Second, it seems that — thanks to Thomas Forster — my plan to learn some more model theory by running a reading group with some hard core mathmos joining in seems as though it will come off next term: that should be terrific. The default suggestion is that we do the shorter Hodges (though the Marker book looks a possibility too).

And third, not least, it was Logic Seminar day — the highpoint of the academic week really. At the moment, at Michael Potter’s instigation, we are thinking about later Dummettian arguments against realism in mathematics. Or rather Michael and some of our grads are thinking, and I’m trying to keep up. Today we were looking at Peter Sullivan’s contribution to the new “Schillp” volume on Dummett, where he seeks to locate in Frege: Philosophy of Mathematics a really rather simple argument for anti-realism. Applied to arithmetic, we have Premise One: The logicist claim that arithmetic is broadly analytic, its true claims being made true by the character of our concepts. Premise Two: what is given in our concepts does not suffice to fix the truth-value of every claim in the language arithmetic . So there is nothing to fix it that every such claim is determinately true or false.

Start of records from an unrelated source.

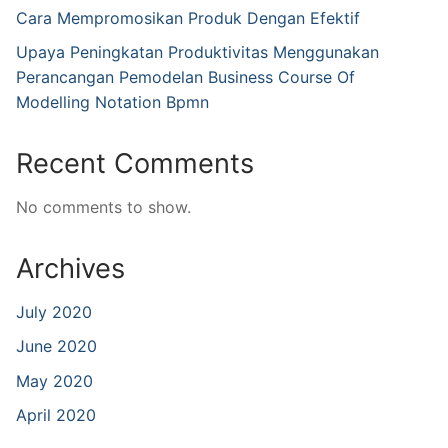
Cara Mempromosikan Produk Dengan Efektif
Upaya Peningkatan Produktivitas Menggunakan
Perancangan Pemodelan Business Course Of
Modelling Notation Bpmn
Recent Comments
No comments to show.
Archives
July 2020
June 2020
May 2020
April 2020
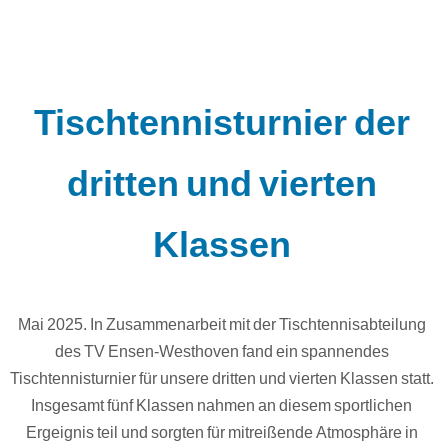
Tischtennisturnier der
dritten und vierten
Klassen
Mai 2025. In Zusammenarbeit mit der Tischtennisabteilung
des TV Ensen-Westhoven fand ein spannendes
Tischtennisturnier für unsere dritten und vierten Klassen statt.
Insgesamt fünf Klassen nahmen an diesem sportlichen
Ergeignis teil und sorgten für mitreißende Atmosphäre in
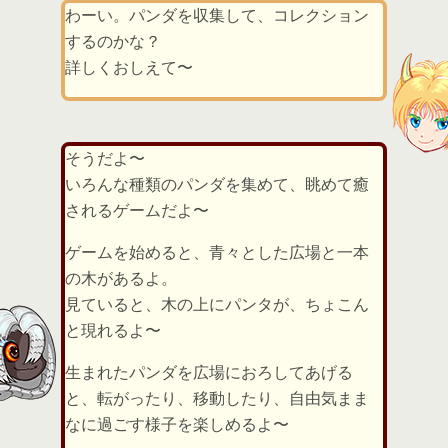
わーい。パンダを収集して、コレクション
するのかな？
詳しくおしえて〜
そうだよ〜
いろんな種類のパンダを集めて、眺めて癒
されるゲームだよ〜
ゲームを始めると、青々とした広場と一本
の木があるよ。
見ていると、木の上にパンタが、ちょこん
と現れるよ〜
生まれたパンダを広場におろしてあげる
と、転がったり、移動したり、自由気まま
なに過ごす様子を楽しめるよ〜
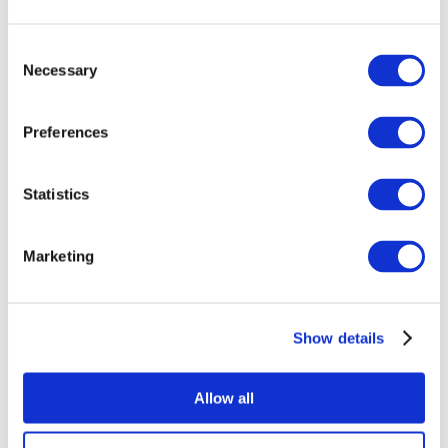
Consent
Necessary
Selection
Preferences
Statistics
Összes
esemény
Marketing
Show details
Concertos
Música
Allow all
Alkalmaz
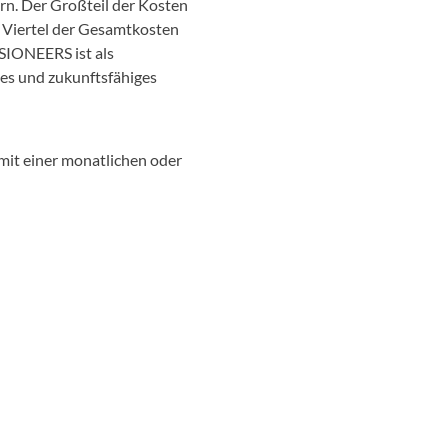
rn. Der Großteil der Kosten
n Viertel der Gesamtkosten
SIONEERS ist als
es und zukunftsfähiges
mit einer monatlichen oder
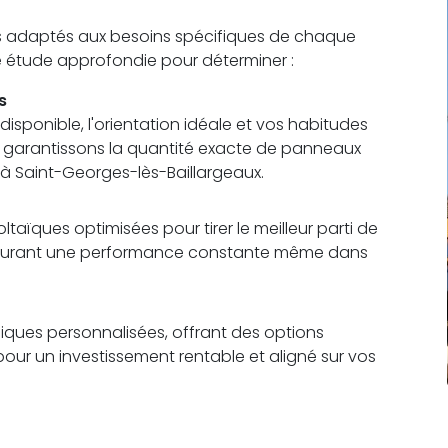
s adaptés aux besoins spécifiques de chaque
ne étude approfondie pour déterminer :
s
sponible, l'orientation idéale et vos habitudes
us garantissons la quantité exacte de panneaux
à Saint-Georges-lès-Baillargeaux.
aïques optimisées pour tirer le meilleur parti de
 assurant une performance constante même dans
ques personnalisées, offrant des options
pour un investissement rentable et aligné sur vos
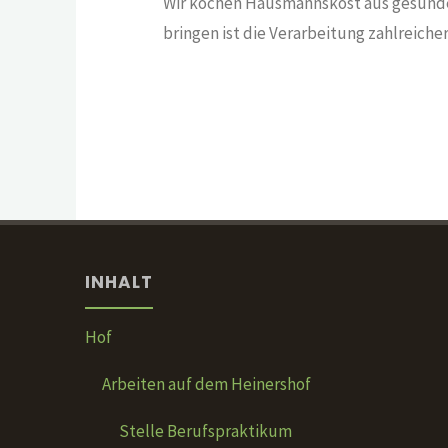
Wir kochen Hausmannskost aus gesunden,
bringen ist die Verarbeitung zahlreich
INHALT
Hof
Arbeiten auf dem Heinershof
Stelle Berufspraktikum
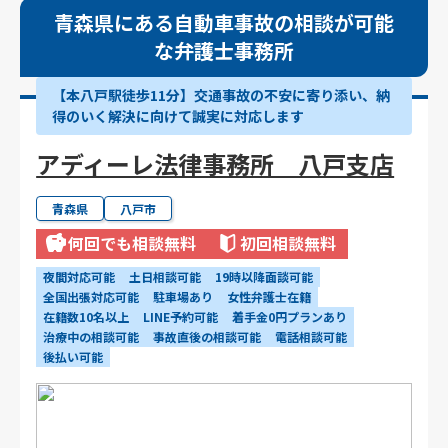
青森県にある自動車事故の相談が可能
な弁護士事務所
【本八戸駅徒歩11分】交通事故の不安に寄り添い、納
得のいく解決に向けて誠実に対応します
アディーレ法律事務所 八戸支店
青森県
八戸市
何回でも相談無料
初回相談無料
夜間対応可能
土日相談可能
19時以降面談可能
全国出張対応可能
駐車場あり
女性弁護士在籍
在籍数10名以上
LINE予約可能
着手金0円プランあり
治療中の相談可能
事故直後の相談可能
電話相談可能
後払い可能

This is an argument against realism in mathematics which (a) doesn’t threaten to sprawl in ways that are difficult to handle to become a general anti-realism, and (b) doesn’t depend on problematic claims about indefinite extensibility. Peter Sullivan certainly seems to show that the argument is indeed a thread running through the later Dummett, and his exploration is very illuminating (even if I think I lost the plot a bit towards the end of this long paper). I learnt a lot from the discussion. Great stuff.